> [Exercise requirements]: Rewrite each line of the listing below as a string in a single JSON list, one string per line and in the same order, leaving out the blank lines.

> [Data for this task]:
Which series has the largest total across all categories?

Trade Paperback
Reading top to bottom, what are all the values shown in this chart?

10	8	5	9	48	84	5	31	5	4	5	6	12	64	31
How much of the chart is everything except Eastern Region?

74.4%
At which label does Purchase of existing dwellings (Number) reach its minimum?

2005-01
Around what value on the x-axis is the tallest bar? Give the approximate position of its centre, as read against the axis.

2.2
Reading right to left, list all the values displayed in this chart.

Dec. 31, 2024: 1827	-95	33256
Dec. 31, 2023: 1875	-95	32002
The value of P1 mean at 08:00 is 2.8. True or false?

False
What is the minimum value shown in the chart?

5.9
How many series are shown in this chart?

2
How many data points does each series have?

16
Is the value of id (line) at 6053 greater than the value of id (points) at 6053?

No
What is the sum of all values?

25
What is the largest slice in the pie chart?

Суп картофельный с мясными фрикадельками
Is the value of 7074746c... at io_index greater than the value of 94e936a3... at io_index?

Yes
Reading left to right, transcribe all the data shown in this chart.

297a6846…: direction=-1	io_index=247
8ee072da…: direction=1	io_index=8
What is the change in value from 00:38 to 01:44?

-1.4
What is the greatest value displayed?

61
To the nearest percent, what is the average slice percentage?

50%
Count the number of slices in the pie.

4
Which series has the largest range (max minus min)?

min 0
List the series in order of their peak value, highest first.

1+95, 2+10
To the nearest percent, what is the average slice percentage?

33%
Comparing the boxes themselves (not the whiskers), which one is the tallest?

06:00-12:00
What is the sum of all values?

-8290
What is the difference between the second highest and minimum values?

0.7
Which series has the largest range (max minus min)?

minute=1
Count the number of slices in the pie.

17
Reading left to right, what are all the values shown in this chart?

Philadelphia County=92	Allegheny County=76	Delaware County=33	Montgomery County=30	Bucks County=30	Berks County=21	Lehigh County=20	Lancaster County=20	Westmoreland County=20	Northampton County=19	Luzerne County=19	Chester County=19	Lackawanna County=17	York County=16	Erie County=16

> [Answer box]:
[
  "Which series has the largest total across all categories?",
  "Trade Paperback",
  "Reading top to bottom, what are all the values shown in this chart?",
  "10\t8\t5\t9\t48\t84\t5\t31\t5\t4\t5\t6\t12\t64\t31",
  "How much of the chart is everything except Eastern Region?",
  "74.4%",
  "At which label does Purchase of existing dwellings (Number) reach its minimum?",
  "2005-01",
  "Around what value on the x-axis is the tallest bar? Give the approximate position of its centre, as read against the axis.",
  "2.2",
  "Reading right to left, list all the values displayed in this chart.",
  "Dec. 31, 2024: 1827\t-95\t33256",
  "Dec. 31, 2023: 1875\t-95\t32002",
  "The value of P1 mean at 08:00 is 2.8. True or false?",
  "False",
  "What is the minimum value shown in the chart?",
  "5.9",
  "How many series are shown in this chart?",
  "2",
  "How many data points does each series have?",
  "16",
  "Is the value of id (line) at 6053 greater than the value of id (points) at 6053?",
  "No",
  "What is the sum of all values?",
  "25",
  "What is the largest slice in the pie chart?",
  "Суп картофельный с мясными фрикадельками",
  "Is the value of 7074746c... at io_index greater than the value of 94e936a3... at io_index?",
  "Yes",
  "Reading left to right, transcribe all the data shown in this chart.",
  "297a6846…: direction=-1\tio_index=247",
  "8ee072da…: direction=1\tio_index=8",
  "What is the change in value from 00:38 to 01:44?",
  "-1.4",
  "What is the greatest value displayed?",
  "61",
  "To the nearest percent, what is the average slice percentage?",
  "50%",
  "Count the number of slices in the pie.",
  "4",
  "Which series has the largest range (max minus min)?",
  "min 0",
  "List the series in order of their peak value, highest first.",
  "1+95, 2+10",
  "To the nearest percent, what is the average slice percentage?",
  "33%",
  "Comparing the boxes themselves (not the whiskers), which one is the tallest?",
  "06:00-12:00",
  "What is the sum of all values?",
  "-8290",
  "What is the difference between the second highest and minimum values?",
  "0.7",
  "Which series has the largest range (max minus min)?",
  "minute=1",
  "Count the number of slices in the pie.",
  "17",
  "Reading left to right, what are all the values shown in this chart?",
  "Philadelphia County=92\tAllegheny County=76\tDelaware County=33\tMontgomery County=30\tBucks County=30\tBerks County=21\tLehigh County=20\tLancaster County=20\tWestmoreland County=20\tNorthampton County=19\tLuzerne County=19\tChester County=19\tLackawanna County=17\tYork County=16\tErie County=16"
]